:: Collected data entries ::
※ ※ ※
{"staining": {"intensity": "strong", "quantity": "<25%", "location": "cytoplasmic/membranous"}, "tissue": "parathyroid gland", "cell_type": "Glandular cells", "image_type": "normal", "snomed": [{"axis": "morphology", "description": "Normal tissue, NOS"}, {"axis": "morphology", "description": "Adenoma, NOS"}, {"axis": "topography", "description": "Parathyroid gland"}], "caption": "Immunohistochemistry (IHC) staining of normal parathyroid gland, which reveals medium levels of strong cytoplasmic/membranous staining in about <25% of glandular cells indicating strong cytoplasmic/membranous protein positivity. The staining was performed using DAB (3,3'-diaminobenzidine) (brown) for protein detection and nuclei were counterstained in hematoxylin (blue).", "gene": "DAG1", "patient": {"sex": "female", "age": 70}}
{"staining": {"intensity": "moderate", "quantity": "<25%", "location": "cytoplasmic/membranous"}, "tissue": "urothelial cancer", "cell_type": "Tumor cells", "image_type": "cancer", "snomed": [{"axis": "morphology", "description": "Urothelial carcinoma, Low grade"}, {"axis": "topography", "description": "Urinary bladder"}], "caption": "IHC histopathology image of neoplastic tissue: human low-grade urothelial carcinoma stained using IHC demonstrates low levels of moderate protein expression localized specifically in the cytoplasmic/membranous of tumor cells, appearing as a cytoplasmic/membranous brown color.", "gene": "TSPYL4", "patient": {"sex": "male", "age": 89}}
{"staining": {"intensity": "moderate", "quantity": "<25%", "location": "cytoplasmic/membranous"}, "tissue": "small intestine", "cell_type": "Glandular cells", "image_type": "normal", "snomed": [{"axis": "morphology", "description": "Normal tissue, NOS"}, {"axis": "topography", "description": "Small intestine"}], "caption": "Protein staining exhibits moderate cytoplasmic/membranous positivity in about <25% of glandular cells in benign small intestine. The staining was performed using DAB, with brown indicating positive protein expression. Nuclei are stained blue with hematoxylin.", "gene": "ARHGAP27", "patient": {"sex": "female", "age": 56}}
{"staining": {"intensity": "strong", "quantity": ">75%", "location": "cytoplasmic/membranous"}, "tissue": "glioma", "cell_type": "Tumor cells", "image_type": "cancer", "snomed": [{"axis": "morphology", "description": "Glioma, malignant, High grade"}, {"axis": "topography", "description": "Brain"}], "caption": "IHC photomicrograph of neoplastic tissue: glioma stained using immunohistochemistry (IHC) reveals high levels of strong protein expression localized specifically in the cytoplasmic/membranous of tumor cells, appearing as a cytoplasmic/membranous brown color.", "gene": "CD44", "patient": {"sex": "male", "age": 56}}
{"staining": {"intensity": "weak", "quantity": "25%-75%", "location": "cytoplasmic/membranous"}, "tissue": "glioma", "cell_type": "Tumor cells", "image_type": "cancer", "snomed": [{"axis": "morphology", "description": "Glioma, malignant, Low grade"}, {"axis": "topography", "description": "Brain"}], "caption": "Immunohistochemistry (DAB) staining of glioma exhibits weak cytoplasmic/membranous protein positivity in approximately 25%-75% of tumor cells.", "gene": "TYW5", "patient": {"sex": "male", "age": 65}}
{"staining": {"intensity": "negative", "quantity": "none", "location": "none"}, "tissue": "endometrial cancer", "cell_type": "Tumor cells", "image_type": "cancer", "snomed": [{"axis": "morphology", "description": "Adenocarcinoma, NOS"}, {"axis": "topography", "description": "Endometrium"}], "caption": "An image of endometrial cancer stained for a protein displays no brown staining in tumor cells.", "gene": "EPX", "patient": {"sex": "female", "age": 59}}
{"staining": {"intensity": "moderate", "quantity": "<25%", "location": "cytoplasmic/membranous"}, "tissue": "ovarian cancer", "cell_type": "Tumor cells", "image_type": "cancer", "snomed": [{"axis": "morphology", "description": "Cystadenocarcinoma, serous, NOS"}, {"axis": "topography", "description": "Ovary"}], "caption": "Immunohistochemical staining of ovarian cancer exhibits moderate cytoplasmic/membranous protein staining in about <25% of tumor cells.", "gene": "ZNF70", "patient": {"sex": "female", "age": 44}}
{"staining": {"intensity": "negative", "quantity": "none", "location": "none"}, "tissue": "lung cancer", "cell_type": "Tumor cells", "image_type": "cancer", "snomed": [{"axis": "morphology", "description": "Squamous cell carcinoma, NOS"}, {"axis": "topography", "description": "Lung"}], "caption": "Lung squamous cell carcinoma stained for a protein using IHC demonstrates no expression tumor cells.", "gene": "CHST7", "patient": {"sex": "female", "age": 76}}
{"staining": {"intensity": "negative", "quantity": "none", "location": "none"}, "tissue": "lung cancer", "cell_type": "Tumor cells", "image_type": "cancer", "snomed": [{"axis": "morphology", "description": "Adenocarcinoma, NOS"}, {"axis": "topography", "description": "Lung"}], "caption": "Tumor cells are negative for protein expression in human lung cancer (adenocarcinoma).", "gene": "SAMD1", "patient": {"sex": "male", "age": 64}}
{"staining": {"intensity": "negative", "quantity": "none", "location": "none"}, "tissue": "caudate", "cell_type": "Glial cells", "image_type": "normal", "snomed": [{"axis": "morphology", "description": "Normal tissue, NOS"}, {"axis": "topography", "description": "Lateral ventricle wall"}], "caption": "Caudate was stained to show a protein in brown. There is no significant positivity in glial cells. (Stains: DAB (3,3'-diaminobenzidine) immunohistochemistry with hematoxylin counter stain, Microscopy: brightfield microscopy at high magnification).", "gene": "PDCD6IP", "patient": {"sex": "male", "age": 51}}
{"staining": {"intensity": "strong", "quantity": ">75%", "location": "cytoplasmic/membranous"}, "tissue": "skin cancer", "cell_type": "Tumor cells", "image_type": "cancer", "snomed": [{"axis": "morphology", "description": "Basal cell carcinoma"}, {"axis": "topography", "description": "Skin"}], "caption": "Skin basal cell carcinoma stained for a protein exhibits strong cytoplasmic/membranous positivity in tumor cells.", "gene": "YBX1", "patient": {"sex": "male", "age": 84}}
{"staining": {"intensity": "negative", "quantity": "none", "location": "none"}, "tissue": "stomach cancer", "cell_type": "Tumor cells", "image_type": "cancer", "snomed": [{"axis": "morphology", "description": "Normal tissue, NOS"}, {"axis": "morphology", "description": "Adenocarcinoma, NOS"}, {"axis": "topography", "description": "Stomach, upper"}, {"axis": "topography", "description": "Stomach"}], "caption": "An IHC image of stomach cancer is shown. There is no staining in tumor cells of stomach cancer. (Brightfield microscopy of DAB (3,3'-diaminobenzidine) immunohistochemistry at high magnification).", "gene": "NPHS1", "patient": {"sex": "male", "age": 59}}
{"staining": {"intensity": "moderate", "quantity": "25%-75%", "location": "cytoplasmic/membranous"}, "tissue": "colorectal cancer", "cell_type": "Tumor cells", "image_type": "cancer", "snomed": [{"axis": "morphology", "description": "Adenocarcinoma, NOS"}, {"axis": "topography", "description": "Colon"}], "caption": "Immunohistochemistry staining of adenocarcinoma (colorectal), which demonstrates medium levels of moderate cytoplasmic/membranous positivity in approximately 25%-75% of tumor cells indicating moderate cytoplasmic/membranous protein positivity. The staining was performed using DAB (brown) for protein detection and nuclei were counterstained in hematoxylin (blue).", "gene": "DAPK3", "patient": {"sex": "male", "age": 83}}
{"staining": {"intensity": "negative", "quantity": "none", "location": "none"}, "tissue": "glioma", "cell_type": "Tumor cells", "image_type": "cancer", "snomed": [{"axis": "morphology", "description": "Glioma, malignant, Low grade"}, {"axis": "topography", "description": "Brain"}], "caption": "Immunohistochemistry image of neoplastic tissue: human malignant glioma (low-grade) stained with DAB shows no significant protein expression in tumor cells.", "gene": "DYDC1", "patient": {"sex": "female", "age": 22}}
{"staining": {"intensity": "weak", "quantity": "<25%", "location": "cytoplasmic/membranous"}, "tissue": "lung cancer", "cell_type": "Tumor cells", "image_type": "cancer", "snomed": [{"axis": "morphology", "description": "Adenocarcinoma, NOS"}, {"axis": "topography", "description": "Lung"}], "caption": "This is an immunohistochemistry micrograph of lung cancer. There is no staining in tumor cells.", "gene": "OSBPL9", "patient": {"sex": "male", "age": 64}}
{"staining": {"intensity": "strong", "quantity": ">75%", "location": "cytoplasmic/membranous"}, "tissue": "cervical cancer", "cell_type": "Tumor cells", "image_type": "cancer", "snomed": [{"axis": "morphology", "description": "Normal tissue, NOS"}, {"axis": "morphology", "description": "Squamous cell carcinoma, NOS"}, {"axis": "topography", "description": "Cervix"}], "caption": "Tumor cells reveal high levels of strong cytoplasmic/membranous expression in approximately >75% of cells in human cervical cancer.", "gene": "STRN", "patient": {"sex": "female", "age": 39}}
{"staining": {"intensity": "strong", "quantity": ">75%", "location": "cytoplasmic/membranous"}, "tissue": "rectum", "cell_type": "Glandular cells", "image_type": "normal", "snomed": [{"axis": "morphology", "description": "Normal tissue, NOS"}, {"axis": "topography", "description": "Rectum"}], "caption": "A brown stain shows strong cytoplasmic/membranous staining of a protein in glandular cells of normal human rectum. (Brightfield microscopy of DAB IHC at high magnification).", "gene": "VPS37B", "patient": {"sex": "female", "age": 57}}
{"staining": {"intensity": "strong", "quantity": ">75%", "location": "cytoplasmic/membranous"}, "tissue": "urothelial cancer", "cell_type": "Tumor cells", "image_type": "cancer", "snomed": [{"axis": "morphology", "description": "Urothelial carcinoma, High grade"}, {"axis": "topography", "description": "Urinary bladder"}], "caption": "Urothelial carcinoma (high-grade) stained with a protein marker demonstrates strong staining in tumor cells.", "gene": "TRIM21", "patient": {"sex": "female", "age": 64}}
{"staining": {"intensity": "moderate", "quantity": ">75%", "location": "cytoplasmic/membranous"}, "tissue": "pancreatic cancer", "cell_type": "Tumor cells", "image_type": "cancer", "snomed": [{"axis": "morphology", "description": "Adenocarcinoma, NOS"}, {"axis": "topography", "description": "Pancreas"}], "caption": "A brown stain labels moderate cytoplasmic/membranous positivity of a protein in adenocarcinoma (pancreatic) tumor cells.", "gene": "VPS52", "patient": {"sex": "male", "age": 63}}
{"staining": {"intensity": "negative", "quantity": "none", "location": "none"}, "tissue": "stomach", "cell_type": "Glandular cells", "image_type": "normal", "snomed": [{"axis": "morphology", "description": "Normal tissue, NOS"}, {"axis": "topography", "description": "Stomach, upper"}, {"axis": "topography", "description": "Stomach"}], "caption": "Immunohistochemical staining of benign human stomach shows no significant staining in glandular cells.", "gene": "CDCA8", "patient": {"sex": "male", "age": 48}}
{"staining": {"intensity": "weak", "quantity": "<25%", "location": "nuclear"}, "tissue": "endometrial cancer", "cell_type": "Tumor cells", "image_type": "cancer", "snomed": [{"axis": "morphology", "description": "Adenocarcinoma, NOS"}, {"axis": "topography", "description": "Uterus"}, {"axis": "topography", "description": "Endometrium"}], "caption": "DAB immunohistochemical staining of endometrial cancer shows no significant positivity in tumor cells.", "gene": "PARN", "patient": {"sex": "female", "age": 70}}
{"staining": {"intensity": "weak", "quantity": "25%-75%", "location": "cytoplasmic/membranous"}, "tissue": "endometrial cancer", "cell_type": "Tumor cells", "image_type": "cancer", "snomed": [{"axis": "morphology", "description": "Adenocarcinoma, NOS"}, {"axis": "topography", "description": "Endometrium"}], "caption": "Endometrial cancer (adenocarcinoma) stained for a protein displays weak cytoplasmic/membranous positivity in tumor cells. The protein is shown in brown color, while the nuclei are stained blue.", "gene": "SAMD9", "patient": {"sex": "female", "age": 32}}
※ ※ ※
:: WHAT YOU WILL DO ::
Give back exactly the lines above, from the line containing "(DAB) staining of" through the line containing "a protein using", with both end lines and nothing more.

:: WRITTEN SOLUTION ::
{"staining": {"intensity": "weak", "quantity": "25%-75%", "location": "cytoplasmic/membranous"}, "tissue": "glioma", "cell_type": "Tumor cells", "image_type": "cancer", "snomed": [{"axis": "morphology", "description": "Glioma, malignant, Low grade"}, {"axis": "topography", "description": "Brain"}], "caption": "Immunohistochemistry (DAB) staining of glioma exhibits weak cytoplasmic/membranous protein positivity in approximately 25%-75% of tumor cells.", "gene": "TYW5", "patient": {"sex": "male", "age": 65}}
{"staining": {"intensity": "negative", "quantity": "none", "location": "none"}, "tissue": "endometrial cancer", "cell_type": "Tumor cells", "image_type": "cancer", "snomed": [{"axis": "morphology", "description": "Adenocarcinoma, NOS"}, {"axis": "topography", "description": "Endometrium"}], "caption": "An image of endometrial cancer stained for a protein displays no brown staining in tumor cells.", "gene": "EPX", "patient": {"sex": "female", "age": 59}}
{"staining": {"intensity": "moderate", "quantity": "<25%", "location": "cytoplasmic/membranous"}, "tissue": "ovarian cancer", "cell_type": "Tumor cells", "image_type": "cancer", "snomed": [{"axis": "morphology", "description": "Cystadenocarcinoma, serous, NOS"}, {"axis": "topography", "description": "Ovary"}], "caption": "Immunohistochemical staining of ovarian cancer exhibits moderate cytoplasmic/membranous protein staining in about <25% of tumor cells.", "gene": "ZNF70", "patient": {"sex": "female", "age": 44}}
{"staining": {"intensity": "negative", "quantity": "none", "location": "none"}, "tissue": "lung cancer", "cell_type": "Tumor cells", "image_type": "cancer", "snomed": [{"axis": "morphology", "description": "Squamous cell carcinoma, NOS"}, {"axis": "topography", "description": "Lung"}], "caption": "Lung squamous cell carcinoma stained for a protein using IHC demonstrates no expression tumor cells.", "gene": "CHST7", "patient": {"sex": "female", "age": 76}}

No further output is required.